* PROBLEMS AND TASKS *
1. In the thread-state discussion, condense the paragraph beginning "We can (and should) maintain a public-facing API" into a short bulleted list that keeps its main points.
2. Extend the thread-state discussion with a further message that follows its last reply.

* SELECTED EXTRACT *
* START *

Showing what one particular compiler generates for one particular situation is terrible information (I won't bother calling it "evidence").
One motivation is to ease the implementation of subinterpreters (PEP 554). But PEP 554 describes more than public API than the implementation.
I don't see how this eases the implementation of subinterpreters. Surely it makes it harder by causing merge conflicts.
That's a very selfish point-of-view :) It eases it because many more operations need to know the current Python "thread" in order to access things that used to be globals, such as PyTypeObject instances. Having the thread state easily and efficiently accessible does make a difference here.
The long-term goal is to be able to run multiple isolated interpreters in parallel.
An admirable goal, IMO. But how is it to be done? That is the question.
By isolating thread states properly from global state.
Sorry about that :-/ A lot of Python internals should be modified to implement subinterpreters.
I don't think they *should*. When they *must*, then do that. Changes should only be made if necessary for correctness or for a significant improvement of performance.
They must - I think Victor just chose the wrong English word there. Correctness is the first thing to fall when you access globals in multithreaded code, and the CPython code base accesses a lot of globals. Cheers, Steve
On 17/03/2020 3:38 pm, Steve Dower wrote:
On 17Mar2020 1447, Mark Shannon wrote:
On 16/03/2020 3:04 pm, Victor Stinner wrote:
In short, the answer is yes.
I said "no" then and gave reasons. AFAICT no one has faulted my reasoning.
I said "yes" then and was also not faulted.
I'll do that now then ;) The accessibility of a thread-local variable is a strict superset of that of a function-local variable. Therefore storing the thread state in a thread-local variable is at least as capable as passing thread-state as a parameter.
Let me reiterate why using a thread-local variable is better than passing the thread state down the C stack.
1. Using a thread-local variable for the thread state requires much smaller changes to the code base.
Using thread-local variables enforces a threading model on the host application, rather than working with the existing threading model. So anyone embedding is forced into *significantly* more code as a result.
Putting a value in a function-local variable enforces stronger restrictions than putting it in a thread-local variable. I am proposing that we *don't* change the API. How does that make more work for anyone using the API?
We can (and should) maintain a public-facing API that uses TLS to pass the current thread state around - we have compatibility constraints. But we can also add private versions that take the thread state (once you've started trying/struggling to really embed CPython, you'll happily take a dependency on "private" APIs).
Again, I am requesting that we *don't* change the API. Not changing the API maintains backwards compatibility better than changing it, surely.
If the only available API requires TLS, then you're likely to see the caller wrap it all up in a function that updates TLS before calling. Or alternatively, introduce dedicated threads for running Python snippets on, and all the (dead)locking that results (yes, I've done both).
All the platforms that we support have thread-local storage. If a platform doesn't have threads at all, then thread-local just degenerates to a global.
Our goal as core CPython developers should be to sacrifice our own effort to reduce the effort needed by our users, not to do things that make our own lives easier but harm them.
Indeed. We might want to speed Python up a bit as well :)

* END *

* ROWS *
* START *

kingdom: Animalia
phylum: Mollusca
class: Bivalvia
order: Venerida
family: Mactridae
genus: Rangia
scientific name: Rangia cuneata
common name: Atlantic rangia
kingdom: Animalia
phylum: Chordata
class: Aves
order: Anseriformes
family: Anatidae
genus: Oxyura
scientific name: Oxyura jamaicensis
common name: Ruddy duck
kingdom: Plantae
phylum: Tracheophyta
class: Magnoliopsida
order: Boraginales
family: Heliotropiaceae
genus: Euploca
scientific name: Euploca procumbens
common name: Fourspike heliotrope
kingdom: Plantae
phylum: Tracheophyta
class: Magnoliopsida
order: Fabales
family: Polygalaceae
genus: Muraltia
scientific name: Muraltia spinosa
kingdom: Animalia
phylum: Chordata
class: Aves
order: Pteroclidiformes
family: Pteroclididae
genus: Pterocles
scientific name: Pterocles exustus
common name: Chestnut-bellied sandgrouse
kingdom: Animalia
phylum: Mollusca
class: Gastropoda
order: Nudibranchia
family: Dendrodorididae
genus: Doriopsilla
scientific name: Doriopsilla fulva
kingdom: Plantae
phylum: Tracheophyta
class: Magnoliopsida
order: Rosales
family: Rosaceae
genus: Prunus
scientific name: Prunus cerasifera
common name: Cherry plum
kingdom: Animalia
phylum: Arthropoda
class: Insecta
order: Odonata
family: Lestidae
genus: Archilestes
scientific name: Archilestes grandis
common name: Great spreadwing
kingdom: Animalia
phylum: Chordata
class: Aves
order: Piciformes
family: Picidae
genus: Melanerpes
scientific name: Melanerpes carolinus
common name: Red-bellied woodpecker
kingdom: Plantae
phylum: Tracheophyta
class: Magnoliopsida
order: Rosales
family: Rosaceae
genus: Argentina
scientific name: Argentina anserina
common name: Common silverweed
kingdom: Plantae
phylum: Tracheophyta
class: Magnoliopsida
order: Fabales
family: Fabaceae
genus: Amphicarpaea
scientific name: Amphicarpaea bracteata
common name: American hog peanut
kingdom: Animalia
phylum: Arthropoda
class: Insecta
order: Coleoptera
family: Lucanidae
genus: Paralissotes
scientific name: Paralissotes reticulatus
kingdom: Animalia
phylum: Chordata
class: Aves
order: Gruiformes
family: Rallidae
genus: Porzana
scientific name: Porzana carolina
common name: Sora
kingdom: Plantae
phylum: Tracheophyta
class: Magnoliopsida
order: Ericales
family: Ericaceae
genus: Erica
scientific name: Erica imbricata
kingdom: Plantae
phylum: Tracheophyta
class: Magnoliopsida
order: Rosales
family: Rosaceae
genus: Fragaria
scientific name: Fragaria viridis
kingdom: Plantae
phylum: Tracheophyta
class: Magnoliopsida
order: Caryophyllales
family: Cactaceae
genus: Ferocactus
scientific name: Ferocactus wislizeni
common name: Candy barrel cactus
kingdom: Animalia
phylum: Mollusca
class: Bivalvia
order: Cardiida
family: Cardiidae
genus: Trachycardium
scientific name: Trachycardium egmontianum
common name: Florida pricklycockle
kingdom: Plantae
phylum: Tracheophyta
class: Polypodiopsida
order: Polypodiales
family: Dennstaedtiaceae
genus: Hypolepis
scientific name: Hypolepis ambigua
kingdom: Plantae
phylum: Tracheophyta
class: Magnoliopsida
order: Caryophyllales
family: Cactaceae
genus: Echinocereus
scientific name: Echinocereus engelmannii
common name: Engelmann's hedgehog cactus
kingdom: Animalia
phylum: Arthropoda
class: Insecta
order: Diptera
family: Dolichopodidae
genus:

* END *

* RESULTS *
1.
- Keep a public API that uses TLS to pass the current thread state, because of compatibility constraints.
- Also add private versions that take the thread state directly.
- Anyone seriously embedding CPython will gladly depend on such "private" APIs.

2.
2. Using a thread-local variable is less error prone. When passing tstate as a parameter, what happens if the tstate argument is from a different thread or is NULL? Are you adding checks for those cases? What are the performance implications of adding those checks?
Undefined behaviour is totally acceptable here. We can assert in debug builds - developers who make use of this can test with debug builds.
I'm not sure what your point is about undefined behaviour.
3. Using a thread-local variable is likely to be a little bit faster. Passing an argument down the stack increases register pressure and spills. Accessing a thread-local is slower at the point of access, but the cost is incurred only when it is needed, so is cheaper overall.
Compilers can optimise parameters/locals in ways that are far more efficient than they can do for anything stored outside the call stack. Especially for internal calls. Going through public/exported functions is a little more restricted in terms of optimisations, but if we identify an issue here then we can work on that then.
Please skip the patronizing "how compilers work" stuff. I know how register allocators work.
[OTHER POST]
Just to be clear, this is what I mean by a thread local variable: https://godbolt.org/z/dpSo-Q
Showing what one particular compiler generates for one particular situation is terrible information (I won't bother calling it "evidence").
The particular situation is the use of a thread-local variable, which is the point under discussion. Here's the links for clang and MSVC: https://godbolt.org/z/YnbbqD https://www.godbolt.ms/z/9nQEqf
One motivation is to ease the implementation of subinterpreters (PEP 554). But PEP 554 describes more than public API than the implementation.
I don't see how this eases the implementation of subinterpreters. Surely it makes it harder by causing merge conflicts.
That's a very selfish point-of-view :)
Why? Merge conflicts are a problem for everyone.
It eases it because many more operations need to know the current Python "thread" in order to access things that used to be globals, such as PyTypeObject instances. Having the thread state easily and efficiently accessible does make a difference here.
Indeed. I want it to be easily and efficiently accessible. Putting it a thread-local variable does both. For additional efficiency `_PyThreadState_GET()` can be defined as `inline`.
The long-term goal is to be able to run multiple isolated interpreters in parallel.
An admirable goal, IMO. But how is it to be done? That is the question.
By isolating thread states properly from global state.
Yes. But why do you think passing a value down the stack does that better than a thread-local variable?
Sorry about that :-/ A lot of Python internals should be modified to implement subinterpreters.
I don't think they *should*. When they *must*, then do that. Changes should only be made if necessary for correctness or for a significant improvement of performance.
They must - I think Victor just chose the wrong English word there. Correctness is the first thing to fall when you access globals in multithreaded code, and the CPython code base accesses a lot of globals.
Indeed, but this discussion has nothing to do with global variables, it is about how we access thread-state. Cheers, Mark.
Cheers, Steve
On Wed, Mar 18, 2020 at 3:50 AM Mark Shannon <mark@hotpy.org> wrote:
The accessibility of a thread-local variable is a strict superset of that of a function-local variable.
Therefore storing the thread state in a thread-local variable is at least as capable as passing thread-state as a parameter.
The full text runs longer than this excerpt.